I report my occupation as "software engineer" for tax purposes and such, but that's on a good day.  Most of us spend most of our time coding, that is, writing detailed instructions for machines to carry out.  True software engineering means designing a robust and efficient system to solve a practical problem.  The term was coined by Margaret Hamilton, the architect of the Apollo 11 control systems quoted above and a pioneer in the design of asynchronous systems.  As the story of the lunar landing demonstrates, she and her team set a high bar for later work.

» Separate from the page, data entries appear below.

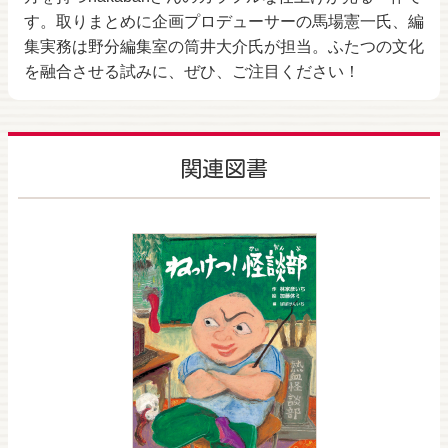
す。取りまとめに企画プロデューサーの馬場憲一氏、編
集実務は野分編集室の筒井大介氏が担当。ふたつの文化
を融合させる試みに、ぜひ、ご注目ください！
関連図書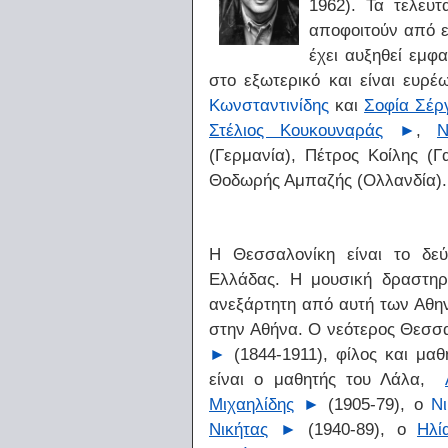
1962). Τα τελευ
αποφοιτούν από ε
έχει αυξηθεί εμφ
στο εξωτερικό και είναι ευρ
Κωνσταντινίδης
και
Σοφία Σέρ
Στέλιος Κουκουναράς
►
,
Ν
(Γερμανία), Πέτρος Κοίλης (Γ
Θοδωρής Αμπαζής (Ολλανδία).
Η Θεσσαλονίκη είναι το δεύ
Ελλάδας. Η μουσική δραστηρι
ανεξάρτητη από αυτή των Αθην
στην Αθήνα. Ο νεότερος Θεσσα
►
(1844-1911), φίλος και μαθ
είναι ο μαθητής του Λάλα,
Μιχαηλίδης
►
(1905-79), ο
Νι
Νικήτας
►
(1940-89), ο
Ηλί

New Horizons ran into essentially the same sort of problem that Apollo 11 did, but handled it less robustly (going to "safe mode" and then recovering, as opposed to automatically re-prioritizing), all building on techniques that Hamilton and her team helped develop, and using vastly more powerful equipment and development tools based on decades of collective experience.  So, with all due respect to the New Horizons team, I'd have to say Apollo 11 wins that one.

2 comments:

earl said...

Wow! There is a certain attitude among really effective craftsmen, that a) you can tell if it's right or not (you know there's a problem somewhere, though you may have no idea where) and you simply cannot leave it until the problem is gone. In the Apollo 11 case I suspect that there were also about 40 checker per coder.

Also the very fact that they were working under constraints of memory and speed may have forced them to elegance.

earl said...

By the bye, that was very good writing. Enough explanation, clear, and in just the right places.